- The trial between Epic Games and Apple continues
- The lawsuit began on May 3 with Epic accusing Apple of monopolist practices
- The arguments both parties present continue to reveal interesting details
As the lawsuit between Epic Games and Apple progresses, more curious details come to light.
A Recap of Everything until Now
On May 3 2021 began a case the outcome of which may impact the virtual application industry as a whole. On one side we have Epic Games led by its CEO Tim Sweeney. Sweeney is a prominent critique of monopolist practices and is accusing Apple of practicing them in the light of the latter company removing Epic’s game Fortnite from the App Store. Sweeney is simultaneously targeting Google for the same reasons. On the other side, we have Apple which claims Epic Games is acting in a dishonest manner and purposefully challenged them.
The lawsuit proved to be a gold mine for interesting facts about the inner working of the two companies and information that was never before revealed to the public. We learned that Epic’s own store is yet to turn a profit, that Tim Sweeney has previously urged Tim Cook to make the iOS an open platform, that the App Store’s search engine is biased, and more. We even got some insightful statistics about cross-platform games which we wouldn’t have seen otherwise.
As the trial continues, more curious information is being revealed.
Monday, May 10
Steve Jobs didn’t foresee the App Store’s success.
“Just to make it a little clearer, we don't intend to make money off the App Store”, the company’s co-founder had said in 2008.
The one who brought this old interview to the negotiations table was Dr. David Evans, the chairman of Global Economics Group. Evans is dedicated to following and analyzing competition policies and sided with Epic for the trial against Apple’s anticompetitive approach.

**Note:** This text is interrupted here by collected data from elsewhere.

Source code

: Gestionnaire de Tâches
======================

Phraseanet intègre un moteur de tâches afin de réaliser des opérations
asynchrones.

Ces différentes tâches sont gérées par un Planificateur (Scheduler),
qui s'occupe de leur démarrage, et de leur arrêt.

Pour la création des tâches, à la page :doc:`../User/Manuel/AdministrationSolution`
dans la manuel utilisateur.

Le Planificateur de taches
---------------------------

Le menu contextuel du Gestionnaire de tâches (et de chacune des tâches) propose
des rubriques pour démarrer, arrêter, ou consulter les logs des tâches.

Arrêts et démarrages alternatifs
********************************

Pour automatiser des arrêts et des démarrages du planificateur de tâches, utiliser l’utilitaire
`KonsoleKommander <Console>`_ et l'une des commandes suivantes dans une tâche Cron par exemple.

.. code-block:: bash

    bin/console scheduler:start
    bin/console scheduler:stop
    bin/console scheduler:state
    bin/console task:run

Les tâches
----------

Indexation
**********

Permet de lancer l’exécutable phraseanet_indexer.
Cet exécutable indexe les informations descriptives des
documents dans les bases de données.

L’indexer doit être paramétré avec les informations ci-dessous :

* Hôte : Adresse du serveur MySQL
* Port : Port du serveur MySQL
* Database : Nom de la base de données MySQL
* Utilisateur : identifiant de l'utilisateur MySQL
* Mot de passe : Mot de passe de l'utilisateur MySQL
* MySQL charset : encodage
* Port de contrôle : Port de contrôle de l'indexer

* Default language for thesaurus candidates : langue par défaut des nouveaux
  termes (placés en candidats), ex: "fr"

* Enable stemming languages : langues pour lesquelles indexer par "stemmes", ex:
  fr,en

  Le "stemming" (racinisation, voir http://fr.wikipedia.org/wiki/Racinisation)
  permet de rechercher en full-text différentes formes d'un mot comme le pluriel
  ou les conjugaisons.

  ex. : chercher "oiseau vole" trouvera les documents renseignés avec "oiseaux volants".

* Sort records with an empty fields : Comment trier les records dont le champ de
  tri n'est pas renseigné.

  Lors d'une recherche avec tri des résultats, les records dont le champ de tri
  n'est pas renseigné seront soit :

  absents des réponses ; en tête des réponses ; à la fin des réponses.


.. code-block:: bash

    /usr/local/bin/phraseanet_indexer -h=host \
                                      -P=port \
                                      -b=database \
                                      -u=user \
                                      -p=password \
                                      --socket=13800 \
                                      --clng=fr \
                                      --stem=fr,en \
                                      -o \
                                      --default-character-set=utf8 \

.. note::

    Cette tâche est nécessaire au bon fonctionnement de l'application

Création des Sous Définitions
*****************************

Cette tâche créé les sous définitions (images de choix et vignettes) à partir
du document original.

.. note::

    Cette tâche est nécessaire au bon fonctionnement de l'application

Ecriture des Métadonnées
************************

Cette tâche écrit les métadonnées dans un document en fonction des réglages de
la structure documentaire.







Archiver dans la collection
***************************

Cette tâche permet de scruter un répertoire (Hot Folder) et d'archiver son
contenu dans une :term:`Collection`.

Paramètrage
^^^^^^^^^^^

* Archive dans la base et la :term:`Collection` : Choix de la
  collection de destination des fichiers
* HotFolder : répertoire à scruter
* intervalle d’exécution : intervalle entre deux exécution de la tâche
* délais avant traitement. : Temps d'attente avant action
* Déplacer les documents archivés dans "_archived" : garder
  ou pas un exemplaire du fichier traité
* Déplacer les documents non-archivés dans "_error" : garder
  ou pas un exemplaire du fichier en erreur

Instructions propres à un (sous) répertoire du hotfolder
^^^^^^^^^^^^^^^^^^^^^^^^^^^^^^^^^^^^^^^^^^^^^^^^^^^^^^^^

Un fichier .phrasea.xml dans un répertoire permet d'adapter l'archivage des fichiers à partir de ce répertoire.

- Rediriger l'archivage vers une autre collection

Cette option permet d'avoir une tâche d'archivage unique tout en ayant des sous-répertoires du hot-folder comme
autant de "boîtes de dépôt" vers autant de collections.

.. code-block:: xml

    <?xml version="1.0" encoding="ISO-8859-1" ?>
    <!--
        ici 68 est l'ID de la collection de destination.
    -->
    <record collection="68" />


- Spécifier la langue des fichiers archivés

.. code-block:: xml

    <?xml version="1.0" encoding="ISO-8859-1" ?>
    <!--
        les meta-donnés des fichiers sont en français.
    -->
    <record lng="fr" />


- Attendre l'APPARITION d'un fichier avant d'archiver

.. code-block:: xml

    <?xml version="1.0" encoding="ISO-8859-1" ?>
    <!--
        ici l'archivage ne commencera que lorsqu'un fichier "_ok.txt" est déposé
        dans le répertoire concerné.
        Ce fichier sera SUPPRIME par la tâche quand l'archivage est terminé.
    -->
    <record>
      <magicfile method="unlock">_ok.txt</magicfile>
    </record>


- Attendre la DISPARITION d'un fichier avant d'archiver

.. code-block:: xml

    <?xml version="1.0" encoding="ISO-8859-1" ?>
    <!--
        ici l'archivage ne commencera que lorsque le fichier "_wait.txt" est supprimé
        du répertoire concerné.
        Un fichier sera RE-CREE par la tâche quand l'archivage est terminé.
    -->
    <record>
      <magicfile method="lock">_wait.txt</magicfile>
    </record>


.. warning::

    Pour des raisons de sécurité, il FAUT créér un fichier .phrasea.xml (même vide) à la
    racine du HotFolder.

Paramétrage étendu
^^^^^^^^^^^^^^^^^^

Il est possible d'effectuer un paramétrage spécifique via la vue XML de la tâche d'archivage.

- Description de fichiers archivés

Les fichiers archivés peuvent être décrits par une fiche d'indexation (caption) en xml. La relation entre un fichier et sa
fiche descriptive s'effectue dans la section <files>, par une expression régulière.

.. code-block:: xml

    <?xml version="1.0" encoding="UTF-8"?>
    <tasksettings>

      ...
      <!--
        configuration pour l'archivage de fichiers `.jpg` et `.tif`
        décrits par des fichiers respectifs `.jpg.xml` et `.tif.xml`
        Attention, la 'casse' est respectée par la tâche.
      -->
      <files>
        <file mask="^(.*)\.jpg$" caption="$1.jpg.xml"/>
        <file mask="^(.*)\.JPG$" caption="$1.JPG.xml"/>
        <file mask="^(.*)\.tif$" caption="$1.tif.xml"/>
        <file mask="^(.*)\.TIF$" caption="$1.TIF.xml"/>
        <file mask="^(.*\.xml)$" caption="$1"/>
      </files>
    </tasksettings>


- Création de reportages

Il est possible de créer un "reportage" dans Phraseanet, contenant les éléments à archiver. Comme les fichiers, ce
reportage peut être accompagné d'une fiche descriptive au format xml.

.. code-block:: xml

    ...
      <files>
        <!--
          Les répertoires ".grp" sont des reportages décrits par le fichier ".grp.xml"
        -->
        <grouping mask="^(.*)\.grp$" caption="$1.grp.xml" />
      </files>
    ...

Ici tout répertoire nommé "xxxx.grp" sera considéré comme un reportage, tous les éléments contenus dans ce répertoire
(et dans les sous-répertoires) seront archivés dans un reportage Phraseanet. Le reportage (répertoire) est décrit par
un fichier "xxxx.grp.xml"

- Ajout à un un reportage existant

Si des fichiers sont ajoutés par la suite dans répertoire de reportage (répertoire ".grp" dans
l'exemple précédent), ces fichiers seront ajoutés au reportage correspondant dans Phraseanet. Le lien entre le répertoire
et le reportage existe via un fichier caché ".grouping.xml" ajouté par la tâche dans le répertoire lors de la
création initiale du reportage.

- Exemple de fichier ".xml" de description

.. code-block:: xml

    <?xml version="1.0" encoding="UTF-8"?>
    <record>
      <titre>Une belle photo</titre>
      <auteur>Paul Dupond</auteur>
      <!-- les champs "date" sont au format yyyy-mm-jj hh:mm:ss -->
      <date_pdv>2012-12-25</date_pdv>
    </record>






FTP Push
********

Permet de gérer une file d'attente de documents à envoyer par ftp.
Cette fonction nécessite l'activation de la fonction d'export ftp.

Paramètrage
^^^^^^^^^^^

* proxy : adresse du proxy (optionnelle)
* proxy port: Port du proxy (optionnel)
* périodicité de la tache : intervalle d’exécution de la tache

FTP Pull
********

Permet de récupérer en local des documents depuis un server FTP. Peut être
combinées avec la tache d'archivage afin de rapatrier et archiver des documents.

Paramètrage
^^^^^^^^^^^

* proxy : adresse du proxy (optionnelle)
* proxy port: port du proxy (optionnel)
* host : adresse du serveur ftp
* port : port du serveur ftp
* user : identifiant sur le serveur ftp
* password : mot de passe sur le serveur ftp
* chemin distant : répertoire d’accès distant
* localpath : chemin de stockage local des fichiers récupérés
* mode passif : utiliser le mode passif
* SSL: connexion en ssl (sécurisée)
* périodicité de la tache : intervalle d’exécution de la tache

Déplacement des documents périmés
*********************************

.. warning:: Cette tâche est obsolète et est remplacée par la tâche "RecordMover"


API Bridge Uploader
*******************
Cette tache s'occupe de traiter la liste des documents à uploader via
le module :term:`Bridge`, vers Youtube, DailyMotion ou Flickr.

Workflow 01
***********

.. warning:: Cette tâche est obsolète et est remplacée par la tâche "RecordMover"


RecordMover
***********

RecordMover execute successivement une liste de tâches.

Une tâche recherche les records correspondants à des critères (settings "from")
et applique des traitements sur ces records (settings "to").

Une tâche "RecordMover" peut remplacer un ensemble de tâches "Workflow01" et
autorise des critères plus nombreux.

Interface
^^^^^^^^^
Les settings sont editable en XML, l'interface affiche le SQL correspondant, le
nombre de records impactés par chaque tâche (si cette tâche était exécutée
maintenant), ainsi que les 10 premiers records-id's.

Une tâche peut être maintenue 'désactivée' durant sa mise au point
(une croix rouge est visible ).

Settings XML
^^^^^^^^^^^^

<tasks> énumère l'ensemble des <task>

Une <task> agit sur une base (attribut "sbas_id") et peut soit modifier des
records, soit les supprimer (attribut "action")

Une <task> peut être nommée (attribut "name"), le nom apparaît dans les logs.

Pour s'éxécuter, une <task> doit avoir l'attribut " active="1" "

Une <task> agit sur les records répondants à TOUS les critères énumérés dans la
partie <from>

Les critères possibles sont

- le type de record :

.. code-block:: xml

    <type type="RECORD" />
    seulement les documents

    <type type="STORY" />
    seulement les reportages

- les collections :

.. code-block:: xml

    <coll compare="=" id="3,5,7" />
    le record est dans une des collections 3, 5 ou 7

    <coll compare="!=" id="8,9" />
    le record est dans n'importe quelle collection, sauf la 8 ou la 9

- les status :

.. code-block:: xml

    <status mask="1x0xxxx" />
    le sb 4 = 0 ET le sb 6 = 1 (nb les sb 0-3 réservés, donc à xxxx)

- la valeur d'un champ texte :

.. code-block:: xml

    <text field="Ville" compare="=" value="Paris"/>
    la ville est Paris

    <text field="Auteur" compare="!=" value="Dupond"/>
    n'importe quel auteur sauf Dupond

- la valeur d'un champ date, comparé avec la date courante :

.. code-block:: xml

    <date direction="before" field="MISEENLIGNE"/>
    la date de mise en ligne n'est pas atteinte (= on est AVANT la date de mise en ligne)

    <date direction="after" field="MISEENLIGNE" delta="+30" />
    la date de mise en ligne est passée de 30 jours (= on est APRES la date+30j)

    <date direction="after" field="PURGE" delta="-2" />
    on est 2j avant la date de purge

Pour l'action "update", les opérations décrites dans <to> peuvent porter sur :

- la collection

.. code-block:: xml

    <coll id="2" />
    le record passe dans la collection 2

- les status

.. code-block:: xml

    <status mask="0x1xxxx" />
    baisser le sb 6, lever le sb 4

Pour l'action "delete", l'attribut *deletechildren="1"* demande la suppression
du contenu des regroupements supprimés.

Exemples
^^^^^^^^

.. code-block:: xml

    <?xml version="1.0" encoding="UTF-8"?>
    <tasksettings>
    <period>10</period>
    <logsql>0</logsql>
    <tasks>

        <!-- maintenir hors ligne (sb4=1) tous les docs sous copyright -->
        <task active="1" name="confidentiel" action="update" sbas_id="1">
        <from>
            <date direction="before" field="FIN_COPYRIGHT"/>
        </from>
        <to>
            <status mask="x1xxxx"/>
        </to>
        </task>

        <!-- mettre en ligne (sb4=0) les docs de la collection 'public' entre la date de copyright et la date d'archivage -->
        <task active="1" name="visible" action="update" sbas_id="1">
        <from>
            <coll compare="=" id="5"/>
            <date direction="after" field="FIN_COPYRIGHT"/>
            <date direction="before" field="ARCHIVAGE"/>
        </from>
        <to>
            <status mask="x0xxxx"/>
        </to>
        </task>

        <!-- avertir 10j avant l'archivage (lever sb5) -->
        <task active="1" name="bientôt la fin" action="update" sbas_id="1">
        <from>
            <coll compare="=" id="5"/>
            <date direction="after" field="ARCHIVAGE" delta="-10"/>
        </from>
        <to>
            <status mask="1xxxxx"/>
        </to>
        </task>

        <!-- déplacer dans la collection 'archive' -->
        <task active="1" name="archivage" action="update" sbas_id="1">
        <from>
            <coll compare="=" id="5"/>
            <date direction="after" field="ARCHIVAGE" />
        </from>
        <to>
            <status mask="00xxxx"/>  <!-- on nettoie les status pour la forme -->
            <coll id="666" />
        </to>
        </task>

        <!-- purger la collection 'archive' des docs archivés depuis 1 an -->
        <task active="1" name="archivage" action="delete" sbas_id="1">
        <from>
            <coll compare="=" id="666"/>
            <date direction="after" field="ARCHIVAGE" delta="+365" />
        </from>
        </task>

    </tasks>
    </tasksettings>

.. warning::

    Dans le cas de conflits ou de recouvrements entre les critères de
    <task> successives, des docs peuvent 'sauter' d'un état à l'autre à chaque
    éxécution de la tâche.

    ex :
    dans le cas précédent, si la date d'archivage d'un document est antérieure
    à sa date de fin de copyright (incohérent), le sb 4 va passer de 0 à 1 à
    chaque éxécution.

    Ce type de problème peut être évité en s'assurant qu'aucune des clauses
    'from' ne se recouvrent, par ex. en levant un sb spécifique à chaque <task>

In the original interview, Jobs was asked about the prospects of the App Store monopolizing the market. The co-founder then revealed he doesn’t expect the App Store to prove as lucrative as it has become in reality. The interview continues with Jobs explaining why he thinks so:
“I mean, we don't make a lot of money off iTunes and the split with the music companies is about the same, so in the case of the iTunes Music Store, we give all the money to the content owners, and we are basically giving all the money to the developers here and if that 30% of it pays for running the story, well that will be great, but we just want to create a very efficient channel for these developers to reach every single iPhone user.”
Apple claims that the Coalition for App Fairness was specifically created to combat them.
According to Apple lawyers and documents they presented, the Coalition would have never been born if Apple obliged Epic’s requests on lowering the 30 percent commission. The arguments were based on Epic’s vice president of marketing Matthew Weissinger’s testimony. However, Weissinger reminded that Epic Games is in a simultaneous lawsuit with Google and that it’s about the principle, not about the specific relationship between Epic Games and Apple.
The Coalition for App Fairness is currently comprised of Epic Games, Tinder, Spotify, Match Group and other companies who aren’t happy with the 30% commission.
Monday, May 17
Apple doesn’t have an issue with games within a game as long as they are created independently.
The lawsuit raised some interesting questions, one of which is how does Apple view games within another game. Apple Fellow Phil Schiller answered this during his testimony yesterday. According to Schiller, Apple doesn’t have an issue if the game within a game is created by independent creators, like in Roblox.
However Schiller’s answer was far from providing a clear idea on how Apple handles such apps. If else, it may have led to more confusion.
The lawsuit continues to develop and provide industry enthusiasts with important details about how the market works. It is exciting to see how the trial will resolve and how it will impact the market as a whole.